Toutefois, selon l’article 514-1 du même code, le juge peut écarter l’exécution provisoire de droit, en tout ou partie, s’il estime qu’elle est incompatible avec la nature de l’affaire. Il statue, d’office ou à la demande d’une partie, par décision spécialement motivée.
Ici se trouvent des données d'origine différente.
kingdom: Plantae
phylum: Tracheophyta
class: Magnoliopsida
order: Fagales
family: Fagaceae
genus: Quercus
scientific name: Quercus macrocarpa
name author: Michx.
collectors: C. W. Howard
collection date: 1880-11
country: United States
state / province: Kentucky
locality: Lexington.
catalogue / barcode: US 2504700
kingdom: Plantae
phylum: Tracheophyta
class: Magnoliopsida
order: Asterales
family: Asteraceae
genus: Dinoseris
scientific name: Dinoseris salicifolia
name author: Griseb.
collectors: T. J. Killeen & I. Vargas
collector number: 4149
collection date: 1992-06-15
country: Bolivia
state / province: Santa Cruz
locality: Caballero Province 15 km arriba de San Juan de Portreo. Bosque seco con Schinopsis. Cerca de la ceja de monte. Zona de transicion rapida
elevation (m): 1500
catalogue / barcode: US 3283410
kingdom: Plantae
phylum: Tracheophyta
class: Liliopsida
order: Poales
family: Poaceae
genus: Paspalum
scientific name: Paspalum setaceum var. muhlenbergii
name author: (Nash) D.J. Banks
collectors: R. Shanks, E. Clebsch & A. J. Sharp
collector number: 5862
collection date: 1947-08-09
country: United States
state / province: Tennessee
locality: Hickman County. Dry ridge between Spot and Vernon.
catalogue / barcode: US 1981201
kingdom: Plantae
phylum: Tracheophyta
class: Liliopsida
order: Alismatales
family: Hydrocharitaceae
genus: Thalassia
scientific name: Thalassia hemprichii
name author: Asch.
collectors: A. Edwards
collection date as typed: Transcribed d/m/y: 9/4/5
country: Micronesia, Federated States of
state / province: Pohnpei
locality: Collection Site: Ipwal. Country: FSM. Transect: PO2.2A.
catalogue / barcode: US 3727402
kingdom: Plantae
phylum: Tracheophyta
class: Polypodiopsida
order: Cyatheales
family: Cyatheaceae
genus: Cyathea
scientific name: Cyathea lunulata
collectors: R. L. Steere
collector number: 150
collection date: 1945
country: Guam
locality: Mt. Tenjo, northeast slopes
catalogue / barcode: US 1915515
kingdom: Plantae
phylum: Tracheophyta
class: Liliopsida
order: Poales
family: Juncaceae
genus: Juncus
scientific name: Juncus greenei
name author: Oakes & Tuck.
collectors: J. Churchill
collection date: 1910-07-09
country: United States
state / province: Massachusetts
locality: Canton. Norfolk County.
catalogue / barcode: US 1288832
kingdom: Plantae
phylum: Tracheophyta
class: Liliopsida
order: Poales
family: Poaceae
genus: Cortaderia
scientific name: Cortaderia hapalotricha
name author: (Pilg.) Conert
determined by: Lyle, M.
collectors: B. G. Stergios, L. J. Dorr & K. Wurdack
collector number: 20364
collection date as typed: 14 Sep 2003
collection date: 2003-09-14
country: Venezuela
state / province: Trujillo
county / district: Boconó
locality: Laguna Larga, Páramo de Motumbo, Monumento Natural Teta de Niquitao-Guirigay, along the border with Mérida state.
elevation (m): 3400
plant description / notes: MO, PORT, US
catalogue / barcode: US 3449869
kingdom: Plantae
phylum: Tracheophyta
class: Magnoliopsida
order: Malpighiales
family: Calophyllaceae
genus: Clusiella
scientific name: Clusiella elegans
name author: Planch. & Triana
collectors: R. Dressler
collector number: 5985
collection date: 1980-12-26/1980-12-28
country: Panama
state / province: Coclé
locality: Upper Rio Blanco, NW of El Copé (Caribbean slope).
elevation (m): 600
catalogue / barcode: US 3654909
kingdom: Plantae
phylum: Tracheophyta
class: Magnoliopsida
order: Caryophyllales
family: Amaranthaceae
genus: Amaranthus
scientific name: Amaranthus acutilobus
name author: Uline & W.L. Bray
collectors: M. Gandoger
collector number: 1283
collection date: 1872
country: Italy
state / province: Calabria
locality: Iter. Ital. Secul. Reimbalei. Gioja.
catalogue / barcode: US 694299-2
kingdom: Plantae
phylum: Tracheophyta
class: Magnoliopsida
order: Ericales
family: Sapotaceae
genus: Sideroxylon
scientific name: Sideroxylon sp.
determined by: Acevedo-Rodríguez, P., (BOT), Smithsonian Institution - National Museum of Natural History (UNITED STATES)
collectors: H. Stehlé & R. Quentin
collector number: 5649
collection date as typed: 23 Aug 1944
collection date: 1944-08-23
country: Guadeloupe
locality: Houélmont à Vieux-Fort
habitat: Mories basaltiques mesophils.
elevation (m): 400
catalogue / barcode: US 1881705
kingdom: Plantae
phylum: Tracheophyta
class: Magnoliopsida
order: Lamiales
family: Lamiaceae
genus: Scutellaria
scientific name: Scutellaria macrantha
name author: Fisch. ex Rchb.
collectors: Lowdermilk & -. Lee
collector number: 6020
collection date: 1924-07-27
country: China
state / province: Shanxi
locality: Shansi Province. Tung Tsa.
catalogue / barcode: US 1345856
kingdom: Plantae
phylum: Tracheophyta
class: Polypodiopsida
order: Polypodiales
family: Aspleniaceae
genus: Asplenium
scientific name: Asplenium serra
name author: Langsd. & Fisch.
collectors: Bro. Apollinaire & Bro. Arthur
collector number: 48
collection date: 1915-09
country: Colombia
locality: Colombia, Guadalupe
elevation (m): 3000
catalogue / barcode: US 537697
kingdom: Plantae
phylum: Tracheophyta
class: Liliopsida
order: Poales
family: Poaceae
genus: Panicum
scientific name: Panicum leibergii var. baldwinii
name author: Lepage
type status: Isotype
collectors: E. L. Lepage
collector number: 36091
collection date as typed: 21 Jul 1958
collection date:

En l’espèce, compte tenu du montant et de l’ancienneté de la dette et de l’absence totale de reprise du paiement des loyers depuis l’assignation, il n’y a pas lieu d’écarter l’exécution provisoire de la présente décision.
PAR CES MOTIFS,
Le juge des contentieux de la protection, statuant après débats publics, par jugement mis à disposition au greffe, réputé contradictoire et en premier ressort,
CONSTATE que la dette locative visée dans le commandement de payer du 22 octobre 2024 n’a pas été réglée dans le délai de deux mois,
CONSTATE, en conséquence, que les contrats conclus les 3 mai 2018 et 9 mai 2019 entre l’établissement ARCHIPEL HABITAT, d’une part, et M. [J] [H] [Z], d’autre part, concernant les deux box situés au [Adresse 5] à [Localité 9] sont résiliés depuis le 23 décembre 2024,
DIT n’y avoir lieu d’octroyer des délais de paiement à M. [J] [H] [Z], sans préjudice des délais qui pourraient lui être accordés dans le cadre d’une procédure de surendettement,
ORDONNE à M. [J] [H] [Z] de libérer de sa personne, de ses biens, ainsi que de tous occupants de son chef, les deux box situés au [Adresse 5] à [Localité 9],
DIT qu’à défaut de libération volontaire, il pourra être procédé à son expulsion et à celle de tous occupants de son chef avec l’assistance de la force publique,
CONDAMNE M. [J] [H] [Z] au paiement d’une indemnité d’occupation mensuelle égale au loyer et aux charges qui auraient été dus en cas de poursuite du bail, soit 141,42 euros (cent quarante et un euros et quarante-deux centimes) par mois,
DIT que cette indemnité d’occupation, qui se substitue au loyer dès le 23 décembre 2024, est payable dans les mêmes conditions que l’étaient le loyer et les charges, jusqu’à libération effective des lieux et remise des clés au bailleur ou à son mandataire,
CONDAMNE M. [J] [H] [Z] à payer à l’établissement ARCHIPEL HABITAT la somme de 4208,66 euros (quatre mille deux cent huit euros et soixante-six centimes) au titre de l’arriéré locatif arrêté au 13 mars 2025, avec intérêts au taux légal courant à compter de l’assignation du 20 février 2025 sur la somme de 3788,40 euros et à compter de la signification de la présente décision pour le surplus,
DIT n’y avoir lieu d’écarter l’exécution provisoire de droit de la présente décision,
DÉBOUTE l’établissement ARCHIPEL HABITAT de sa demande au titre de l’article 700 du code de procédure civile,
CONDAMNE M. [J] [H] [Z] aux dépens comprenant notamment le coût du commandement de payer du 22 octobre 2024 et celui de l’assignation du 20 février 2025.
Ainsi jugé par mise à disposition au greffe le 23 mai 2025, et signé par le juge et la greffière susnommées.